Charting your basal body temperature (BBT) is one way to tell when you’re ovulating. Your BBT is your body temperature when you are completely at rest. When you ovulate, the spike in the hormone progesterone causes your body temperature to rise. rise very slightly before falling just before your period. If you are pregnant, however, your body temperature remains elevated.

Charting your basal body temperature (BBT) is one way to tell when you’re ovulating.Getty

Unlike a regular thermometer, Halaby says, a basal body thermometer is much more sensitive, tracking your body temperature to 1/100th of a degree.

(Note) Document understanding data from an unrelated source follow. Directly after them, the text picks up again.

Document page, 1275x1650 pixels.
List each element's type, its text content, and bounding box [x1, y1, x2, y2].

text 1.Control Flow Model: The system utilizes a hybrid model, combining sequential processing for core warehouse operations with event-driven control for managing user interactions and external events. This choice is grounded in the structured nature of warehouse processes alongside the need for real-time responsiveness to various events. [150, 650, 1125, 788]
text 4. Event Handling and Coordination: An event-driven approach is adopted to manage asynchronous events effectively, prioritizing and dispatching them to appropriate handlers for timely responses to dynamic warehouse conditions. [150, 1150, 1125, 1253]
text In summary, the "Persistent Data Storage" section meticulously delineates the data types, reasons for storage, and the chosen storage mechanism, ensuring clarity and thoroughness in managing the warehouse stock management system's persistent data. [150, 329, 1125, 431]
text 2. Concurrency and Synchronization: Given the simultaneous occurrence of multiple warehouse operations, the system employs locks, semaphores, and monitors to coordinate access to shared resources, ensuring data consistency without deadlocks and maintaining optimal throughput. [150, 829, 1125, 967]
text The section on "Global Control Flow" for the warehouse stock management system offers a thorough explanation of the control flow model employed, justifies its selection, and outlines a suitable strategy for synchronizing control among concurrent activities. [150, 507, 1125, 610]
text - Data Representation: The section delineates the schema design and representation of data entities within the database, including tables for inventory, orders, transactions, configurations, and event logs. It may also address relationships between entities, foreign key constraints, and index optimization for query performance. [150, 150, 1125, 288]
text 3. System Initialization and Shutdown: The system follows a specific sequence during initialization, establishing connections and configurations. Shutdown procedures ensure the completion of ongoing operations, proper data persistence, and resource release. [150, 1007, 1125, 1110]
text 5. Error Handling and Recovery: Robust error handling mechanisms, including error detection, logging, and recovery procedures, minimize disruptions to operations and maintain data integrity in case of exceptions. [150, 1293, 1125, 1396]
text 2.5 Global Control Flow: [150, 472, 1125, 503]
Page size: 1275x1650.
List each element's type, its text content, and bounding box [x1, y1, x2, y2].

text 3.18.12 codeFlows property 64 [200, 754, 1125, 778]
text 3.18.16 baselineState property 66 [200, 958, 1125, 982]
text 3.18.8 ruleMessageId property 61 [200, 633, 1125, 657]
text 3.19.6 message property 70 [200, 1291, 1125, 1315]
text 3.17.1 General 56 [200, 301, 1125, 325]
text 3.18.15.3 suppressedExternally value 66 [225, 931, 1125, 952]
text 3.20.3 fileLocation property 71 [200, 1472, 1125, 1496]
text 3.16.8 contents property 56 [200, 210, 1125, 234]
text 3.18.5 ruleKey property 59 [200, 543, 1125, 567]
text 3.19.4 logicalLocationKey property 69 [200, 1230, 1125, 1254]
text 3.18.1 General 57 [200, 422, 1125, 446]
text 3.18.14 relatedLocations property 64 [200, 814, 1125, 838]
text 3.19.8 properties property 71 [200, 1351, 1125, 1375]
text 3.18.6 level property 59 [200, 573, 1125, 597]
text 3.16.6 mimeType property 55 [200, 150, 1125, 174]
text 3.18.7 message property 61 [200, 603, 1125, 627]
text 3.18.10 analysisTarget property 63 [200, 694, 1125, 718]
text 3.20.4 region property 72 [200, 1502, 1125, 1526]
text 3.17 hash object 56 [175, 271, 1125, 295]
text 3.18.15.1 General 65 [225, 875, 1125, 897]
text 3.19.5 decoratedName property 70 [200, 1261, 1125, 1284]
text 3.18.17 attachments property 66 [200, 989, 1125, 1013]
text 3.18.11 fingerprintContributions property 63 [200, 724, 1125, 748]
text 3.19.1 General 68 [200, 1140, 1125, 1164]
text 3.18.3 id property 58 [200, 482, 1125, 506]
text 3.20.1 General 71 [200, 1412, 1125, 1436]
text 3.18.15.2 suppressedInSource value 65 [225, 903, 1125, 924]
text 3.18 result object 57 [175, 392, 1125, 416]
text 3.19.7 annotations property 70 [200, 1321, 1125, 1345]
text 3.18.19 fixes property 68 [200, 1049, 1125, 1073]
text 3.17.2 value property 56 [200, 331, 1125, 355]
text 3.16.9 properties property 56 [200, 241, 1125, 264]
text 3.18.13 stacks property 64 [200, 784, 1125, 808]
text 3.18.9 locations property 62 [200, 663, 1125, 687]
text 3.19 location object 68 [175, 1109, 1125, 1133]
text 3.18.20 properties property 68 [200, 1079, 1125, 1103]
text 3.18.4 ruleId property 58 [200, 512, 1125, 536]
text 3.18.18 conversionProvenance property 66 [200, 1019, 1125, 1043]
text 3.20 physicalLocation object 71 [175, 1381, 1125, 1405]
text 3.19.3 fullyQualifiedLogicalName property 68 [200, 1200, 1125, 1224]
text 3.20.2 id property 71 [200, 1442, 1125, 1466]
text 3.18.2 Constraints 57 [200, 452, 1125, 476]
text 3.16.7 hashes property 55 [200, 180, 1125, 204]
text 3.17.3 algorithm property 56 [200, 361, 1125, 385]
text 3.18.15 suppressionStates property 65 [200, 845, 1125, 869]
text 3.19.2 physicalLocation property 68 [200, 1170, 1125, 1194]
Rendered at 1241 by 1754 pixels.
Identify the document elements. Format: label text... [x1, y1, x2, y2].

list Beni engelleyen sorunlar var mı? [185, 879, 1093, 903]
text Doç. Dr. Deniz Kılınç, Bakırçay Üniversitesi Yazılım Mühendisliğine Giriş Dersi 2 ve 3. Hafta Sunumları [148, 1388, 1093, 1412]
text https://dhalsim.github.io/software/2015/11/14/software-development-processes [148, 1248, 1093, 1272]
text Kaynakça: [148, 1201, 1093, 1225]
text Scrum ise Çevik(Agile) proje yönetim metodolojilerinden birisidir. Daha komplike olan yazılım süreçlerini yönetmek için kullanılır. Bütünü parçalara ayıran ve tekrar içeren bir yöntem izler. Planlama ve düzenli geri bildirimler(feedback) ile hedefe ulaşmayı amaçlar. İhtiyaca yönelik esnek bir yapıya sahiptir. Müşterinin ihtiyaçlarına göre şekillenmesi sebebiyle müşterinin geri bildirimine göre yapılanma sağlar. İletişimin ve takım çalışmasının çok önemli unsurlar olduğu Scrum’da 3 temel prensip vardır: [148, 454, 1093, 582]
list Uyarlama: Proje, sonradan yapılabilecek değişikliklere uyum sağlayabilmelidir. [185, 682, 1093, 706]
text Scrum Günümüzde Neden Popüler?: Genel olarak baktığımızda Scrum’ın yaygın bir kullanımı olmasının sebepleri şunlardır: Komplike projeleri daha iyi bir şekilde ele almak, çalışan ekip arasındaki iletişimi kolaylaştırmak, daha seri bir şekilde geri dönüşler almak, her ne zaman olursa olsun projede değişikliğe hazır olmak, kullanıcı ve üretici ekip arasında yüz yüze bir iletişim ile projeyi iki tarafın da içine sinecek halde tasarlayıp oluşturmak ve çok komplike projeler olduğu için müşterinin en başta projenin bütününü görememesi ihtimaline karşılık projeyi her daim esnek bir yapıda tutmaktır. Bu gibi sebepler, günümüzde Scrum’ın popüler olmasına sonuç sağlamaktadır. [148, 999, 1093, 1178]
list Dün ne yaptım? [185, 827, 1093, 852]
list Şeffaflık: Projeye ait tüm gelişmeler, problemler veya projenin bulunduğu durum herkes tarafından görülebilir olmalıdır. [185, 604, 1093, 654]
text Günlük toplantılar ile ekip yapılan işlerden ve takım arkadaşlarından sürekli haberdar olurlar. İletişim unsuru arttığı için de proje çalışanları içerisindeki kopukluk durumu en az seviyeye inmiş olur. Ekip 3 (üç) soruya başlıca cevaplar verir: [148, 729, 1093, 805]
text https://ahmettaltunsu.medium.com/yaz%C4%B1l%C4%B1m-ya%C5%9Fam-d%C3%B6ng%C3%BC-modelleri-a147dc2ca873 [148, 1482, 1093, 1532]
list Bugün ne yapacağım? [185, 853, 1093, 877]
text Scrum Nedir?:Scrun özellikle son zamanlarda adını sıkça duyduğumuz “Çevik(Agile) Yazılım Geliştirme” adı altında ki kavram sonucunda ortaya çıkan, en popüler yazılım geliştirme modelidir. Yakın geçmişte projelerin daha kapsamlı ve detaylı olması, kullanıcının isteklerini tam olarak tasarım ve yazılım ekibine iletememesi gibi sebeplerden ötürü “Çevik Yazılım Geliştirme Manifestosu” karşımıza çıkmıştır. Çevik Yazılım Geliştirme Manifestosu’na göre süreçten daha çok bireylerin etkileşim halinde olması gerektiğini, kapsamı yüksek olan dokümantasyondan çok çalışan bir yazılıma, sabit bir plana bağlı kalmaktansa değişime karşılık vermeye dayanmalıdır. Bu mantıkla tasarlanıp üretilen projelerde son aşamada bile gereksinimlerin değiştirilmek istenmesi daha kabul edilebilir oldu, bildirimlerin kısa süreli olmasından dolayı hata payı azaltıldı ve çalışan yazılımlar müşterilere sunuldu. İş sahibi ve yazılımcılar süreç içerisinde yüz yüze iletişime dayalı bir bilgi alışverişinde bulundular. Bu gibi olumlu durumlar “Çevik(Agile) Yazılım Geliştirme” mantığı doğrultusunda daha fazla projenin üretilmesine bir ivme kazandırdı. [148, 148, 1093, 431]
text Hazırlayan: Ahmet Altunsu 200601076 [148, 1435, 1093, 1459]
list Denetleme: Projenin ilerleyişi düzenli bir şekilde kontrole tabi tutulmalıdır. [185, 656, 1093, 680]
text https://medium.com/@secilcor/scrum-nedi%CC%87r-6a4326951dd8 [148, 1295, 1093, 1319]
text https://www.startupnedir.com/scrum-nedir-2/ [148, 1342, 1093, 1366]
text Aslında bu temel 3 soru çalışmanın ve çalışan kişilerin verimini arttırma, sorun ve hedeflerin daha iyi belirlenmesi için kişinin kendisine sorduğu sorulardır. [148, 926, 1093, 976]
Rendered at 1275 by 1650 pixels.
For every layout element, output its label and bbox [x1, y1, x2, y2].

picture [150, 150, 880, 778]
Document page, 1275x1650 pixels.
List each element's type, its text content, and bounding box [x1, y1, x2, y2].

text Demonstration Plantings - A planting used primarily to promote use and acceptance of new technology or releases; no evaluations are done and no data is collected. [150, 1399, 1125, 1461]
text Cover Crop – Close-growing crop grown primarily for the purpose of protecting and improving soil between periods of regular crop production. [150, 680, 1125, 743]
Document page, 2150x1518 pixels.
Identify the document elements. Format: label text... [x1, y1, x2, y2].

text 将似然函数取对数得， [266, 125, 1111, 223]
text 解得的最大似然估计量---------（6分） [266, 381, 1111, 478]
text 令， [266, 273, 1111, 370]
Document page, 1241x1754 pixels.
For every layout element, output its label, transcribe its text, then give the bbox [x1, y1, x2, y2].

For example, it might tell you that your body temperature is 98.67 degrees, whereas most regular thermometers would only tell you that it is 98.6 degrees.

You should take your BBT in the morning before drinking coffee or even getting out of bed, Yalda Afsharan assistant professor of obstetrics and gynecology in UCLA’s division of maternal-fetal medicine says Reverse. It’s also less about knowing what your temperature is on any given morning and more about using recurring temperature changes to track your cycle pattern over several months.

“You’re most fertile the day before you ovulate,” says Afshar, “so knowing when you’re ovulating is really about understanding a pattern and trying to guess, based on history, what the next cycle will be.” However, warns Afshar, “it’s definitely not a good way to prevent or promote pregnancy overall, because all it does is tell you that ovulation has occurred.”

She adds that “we are not robots; we are human and a number of factors can alter our body temperature, such as medical conditions and medications. That’s why tracking BBT — or your period for that matter — is about “fertility awareness, not birth control.”

Tracking your menstrual cycle is important and instead of period tracker apps, you can always opt for a tried and tested option that women have been using for decades: a paper calendar.